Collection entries
◆ ◆ ◆
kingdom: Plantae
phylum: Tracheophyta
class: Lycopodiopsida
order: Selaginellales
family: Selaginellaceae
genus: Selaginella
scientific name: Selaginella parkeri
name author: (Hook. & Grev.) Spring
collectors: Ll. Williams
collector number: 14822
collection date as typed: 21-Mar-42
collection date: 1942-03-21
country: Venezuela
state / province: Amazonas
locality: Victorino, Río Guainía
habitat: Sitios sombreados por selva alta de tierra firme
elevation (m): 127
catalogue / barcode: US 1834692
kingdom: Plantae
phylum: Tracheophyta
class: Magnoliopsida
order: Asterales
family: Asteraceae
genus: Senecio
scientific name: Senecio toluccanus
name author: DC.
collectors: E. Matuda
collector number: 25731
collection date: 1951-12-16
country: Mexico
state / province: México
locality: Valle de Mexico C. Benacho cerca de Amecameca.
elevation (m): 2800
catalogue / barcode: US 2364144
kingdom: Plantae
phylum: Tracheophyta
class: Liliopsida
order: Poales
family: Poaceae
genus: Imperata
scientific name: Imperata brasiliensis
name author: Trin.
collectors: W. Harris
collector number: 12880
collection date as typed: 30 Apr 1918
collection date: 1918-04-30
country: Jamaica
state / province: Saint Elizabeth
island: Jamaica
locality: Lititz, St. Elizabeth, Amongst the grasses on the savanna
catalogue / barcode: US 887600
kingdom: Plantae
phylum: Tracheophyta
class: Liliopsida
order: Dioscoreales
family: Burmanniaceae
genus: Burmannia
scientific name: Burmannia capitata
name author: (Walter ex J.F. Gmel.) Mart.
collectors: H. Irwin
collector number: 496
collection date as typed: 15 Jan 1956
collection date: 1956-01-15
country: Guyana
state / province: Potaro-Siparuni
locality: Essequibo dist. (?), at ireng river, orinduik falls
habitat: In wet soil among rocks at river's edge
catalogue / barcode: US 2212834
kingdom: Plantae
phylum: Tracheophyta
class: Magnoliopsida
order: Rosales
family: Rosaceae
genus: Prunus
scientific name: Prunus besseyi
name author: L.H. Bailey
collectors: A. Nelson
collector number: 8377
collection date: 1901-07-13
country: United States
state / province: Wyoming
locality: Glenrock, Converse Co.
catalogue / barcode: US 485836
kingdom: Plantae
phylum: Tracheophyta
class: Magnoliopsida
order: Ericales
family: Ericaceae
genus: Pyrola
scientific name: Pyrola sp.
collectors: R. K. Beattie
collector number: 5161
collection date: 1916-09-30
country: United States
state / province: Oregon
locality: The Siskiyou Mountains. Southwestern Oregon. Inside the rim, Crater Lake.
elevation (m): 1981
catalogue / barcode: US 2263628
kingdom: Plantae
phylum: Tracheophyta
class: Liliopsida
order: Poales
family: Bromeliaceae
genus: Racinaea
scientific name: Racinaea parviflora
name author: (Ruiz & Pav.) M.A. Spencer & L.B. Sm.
◆ ◆ ◆
Work to do: Arrange every item above as a two-column CSV with the columns "field" and "value". Give one row for each line, putting the line's name in "field" and its entry in "value", with each in its own quoted field and any line breaks replaced by spaces.

Reply:
field,value
"kingdom:","Plantae"
"phylum:","Tracheophyta"
"class:","Lycopodiopsida"
"order:","Selaginellales"
"family:","Selaginellaceae"
"genus:","Selaginella"
"scientific name:","Selaginella parkeri"
"name author:","(Hook. & Grev.) Spring"
"collectors:","Ll. Williams"
"collector number:","14822"
"collection date as typed:","21-Mar-42"
"collection date:","1942-03-21"
"country:","Venezuela"
"state / province:","Amazonas"
"locality:","Victorino, Río Guainía"
"habitat:","Sitios sombreados por selva alta de tierra firme"
"elevation (m):","127"
"catalogue / barcode:","US 1834692"
"kingdom:","Plantae"
"phylum:","Tracheophyta"
"class:","Magnoliopsida"
"order:","Asterales"
"family:","Asteraceae"
"genus:","Senecio"
"scientific name:","Senecio toluccanus"
"name author:","DC."
"collectors:","E. Matuda"
"collector number:","25731"
"collection date:","1951-12-16"
"country:","Mexico"
"state / province:","México"
"locality:","Valle de Mexico C. Benacho cerca de Amecameca."
"elevation (m):","2800"
"catalogue / barcode:","US 2364144"
"kingdom:","Plantae"
"phylum:","Tracheophyta"
"class:","Liliopsida"
"order:","Poales"
"family:","Poaceae"
"genus:","Imperata"
"scientific name:","Imperata brasiliensis"
"name author:","Trin."
"collectors:","W. Harris"
"collector number:","12880"
"collection date as typed:","30 Apr 1918"
"collection date:","1918-04-30"
"country:","Jamaica"
"state / province:","Saint Elizabeth"
"island:","Jamaica"
"locality:","Lititz, St. Elizabeth, Amongst the grasses on the savanna"
"catalogue / barcode:","US 887600"
"kingdom:","Plantae"
"phylum:","Tracheophyta"
"class:","Liliopsida"
"order:","Dioscoreales"
"family:","Burmanniaceae"
"genus:","Burmannia"
"scientific name:","Burmannia capitata"
"name author:","(Walter ex J.F. Gmel.) Mart."
"collectors:","H. Irwin"
"collector number:","496"
"collection date as typed:","15 Jan 1956"
"collection date:","1956-01-15"
"country:","Guyana"
"state / province:","Potaro-Siparuni"
"locality:","Essequibo dist. (?), at ireng river, orinduik falls"
"habitat:","In wet soil among rocks at river's edge"
"catalogue / barcode:","US 2212834"
"kingdom:","Plantae"
"phylum:","Tracheophyta"
"class:","Magnoliopsida"
"order:","Rosales"
"family:","Rosaceae"
"genus:","Prunus"
"scientific name:","Prunus besseyi"
"name author:","L.H. Bailey"
"collectors:","A. Nelson"
"collector number:","8377"
"collection date:","1901-07-13"
"country:","United States"
"state / province:","Wyoming"
"locality:","Glenrock, Converse Co."
"catalogue / barcode:","US 485836"
"kingdom:","Plantae"
"phylum:","Tracheophyta"
"class:","Magnoliopsida"
"order:","Ericales"
"family:","Ericaceae"
"genus:","Pyrola"
"scientific name:","Pyrola sp."
"collectors:","R. K. Beattie"
"collector number:","5161"
"collection date:","1916-09-30"
"country:","United States"
"state / province:","Oregon"
"locality:","The Siskiyou Mountains. Southwestern Oregon. Inside the rim, Crater Lake."
"elevation (m):","1981"
"catalogue / barcode:","US 2263628"
"kingdom:","Plantae"
"phylum:","Tracheophyta"
"class:","Liliopsida"
"order:","Poales"
"family:","Bromeliaceae"
"genus:","Racinaea"
"scientific name:","Racinaea parviflora"
"name author:","(Ruiz & Pav.) M.A. Spencer & L.B. Sm."